La fiscal de Cámara Civil en Familia y Sucesiones, Juana Inés Hael, ya dictaminó en favor de la extensión de la medida por tres años, cuando el máximo previsto por ley es doce meses. Aconseja el rechazo del recurso de apelación mientras, siendo el Ministerio Público Fiscal el garante de la legalidad, tortura el texto legal para convalidar una resolución que no tiene asiento en la letra de la ley.
Dra. Juana Inés Hael, Fiscal de Cámara Civil en Familia y Sucesiones. Foto: Ricardo Silva
Causa estupor en la (In)Justicia de Tucumán el dictamen de la Dra. Juana Inés Hael, Fiscal de Cámara Civil en Familia y Sucesiones que sostiene desde hace ya tres años una prohibición de acercamiento, cuando la ley no permite que las mismas se extiendan durante más de doce meses. Con el Ministerio Público Fiscal como garante, tortura el texto legal para convalidar una resolución que no tiene asiento en la letra de la ley.
Hael dictamina extender una medida cautelar de protección de persona dictada el 30 de septiembre de 2020 "hasta nueva orden en contrario" y resolvió "no hacer lugar por el momento, al levantamiento de la medida de protección y fijación de plazo de la misma" solicitado por el damnificado.
Pero además, fue exhortado a que "en lo sucesivo prime la impronta de género en los términos de las presentaciones y manifestaciones que realice en general y en particular en el marco del presente juicio".

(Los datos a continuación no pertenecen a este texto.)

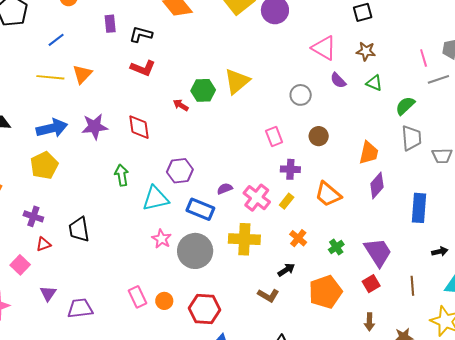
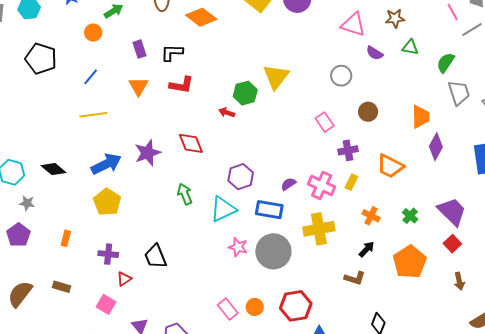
orange triangle: (82, 74) -> (138, 86), moved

Esto quiere decir que para la Fiscal de Cámara Civil es más importante que "prime la impronta de género" al cumplimiento mismo de la ley. En su apelación, el damnificado había alegado que "la resolución es arbitraria por no ser una derivación razonada del derecho vigente de conformidad con las constancias de autos".
En ese marco, planteó "que existe una alteración sustancial del proceso y apartamiento a la letra de la ley que la invalida como acto jurisdiccional valido y por tanto debe ser anulado por la instancia revisora".
También reprochó que en audiencia "hizo un planteo subsidiario a fin de avanzar con las medidas sin que se le diera tratamiento a dicho pedido".
"Después de dos años no existe una acción interdisciplinaria dictada al efecto y la negativa sistemática de avanzar, con la alteración del proceso previsto legalmente por lo que peticiona sea anulada", enfatizó, y recordó que "la ley no habilita al Magistrado al dictado de cautelares sin plazo".
Tortura al texto legal
Hael repasó que la Ley 7.264 dispone en su art. 4 último párrafo "el juez tendrá amplias facultades para disponer de las precedentes medidas en la forma que estime más conveniente, con el fin de proteger a la víctima, hacer cesar la situación de violencia y evitar la repetición de malos tratos o abusos", y que podrá "fijar, a su arbitrio y conforme a las reglas de la sana crítica, el tiempo de duración de las medidas que ordene, el que no podrá exceder de seis (6) meses".
"A los efectos de la fijación del plazo, el juez evaluará el peligro que pueda correr la persona agredida, la gravedad del hecho o situación denunciada, la continuidad de los mismos y los demás antecedentes que se pongan a su consideración, pudiendo, en casos excepcionales, extender el plazo más allá de seis (6) meses, si las circunstancias del caso así lo aconsejaran", indica la normativa.
La fiscal sostuvo: "Ello así, en el caso, el Sentenciante en el marco de sus facultades, consideró que no se encontraban dadas las condiciones para levantar o modificar la medida de protección dictada y tampoco fijar un plazo, sin que se observe elemento alguno que afecte el orden público en la decisión, remitiendo los retantes agravios al juzgamiento de la cuestión" para rechazar el recurso de apelación.